» **Exercise aim**:
What you return should be the line containing "wire [w-1:0] out;" and each line after it to the end of the records, copied exactly.

══ Recorded data

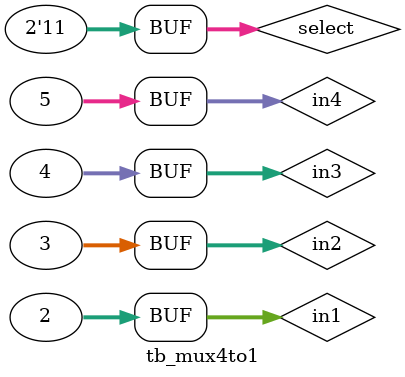
<source format=v>
`timescale 1ns / 1ps
module Mux4to1 #(parameter width = 32)
			(input [width-1:0] in1, in2, in3, in4,
			 input [1:0] sel,
			 output reg [width-1:0] dout);

	always@* begin
		case (sel)
			2'b00: dout <= in1;
			2'b01: dout <= in2;
			2'b10: dout <= in3;
			2'b11: dout <= in4;
			default: dout <= 0;
		endcase
	end

endmodule

module tb_mux4to1;
	parameter w = 32;
	
	reg [1:0]select;
	reg [w-1:0] in1, in2, in3, in4;
	wire [w-1:0] out;
	
	Mux4to1 #(.width(w)) m1 (.in1(in1), .in2(in2), .in3(in3), .in4(in4), .sel(select), .dout(out));
	
	initial begin
		in1 = 2;
		in2 = 3;
		in3 = 4;
		in4 = 5;
		select = 0;
		#20 select = 1;
		#20 select = 2;
		#20 select = 3;
	end

endmodule

</source>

════

» **Reply**:
	wire [w-1:0] out;
	
	Mux4to1 #(.width(w)) m1 (.in1(in1), .in2(in2), .in3(in3), .in4(in4), .sel(select), .dout(out));
	
	initial begin
		in1 = 2;
		in2 = 3;
		in3 = 4;
		in4 = 5;
		select = 0;
		#20 select = 1;
		#20 select = 2;
		#20 select = 3;
	end

endmodule

</source>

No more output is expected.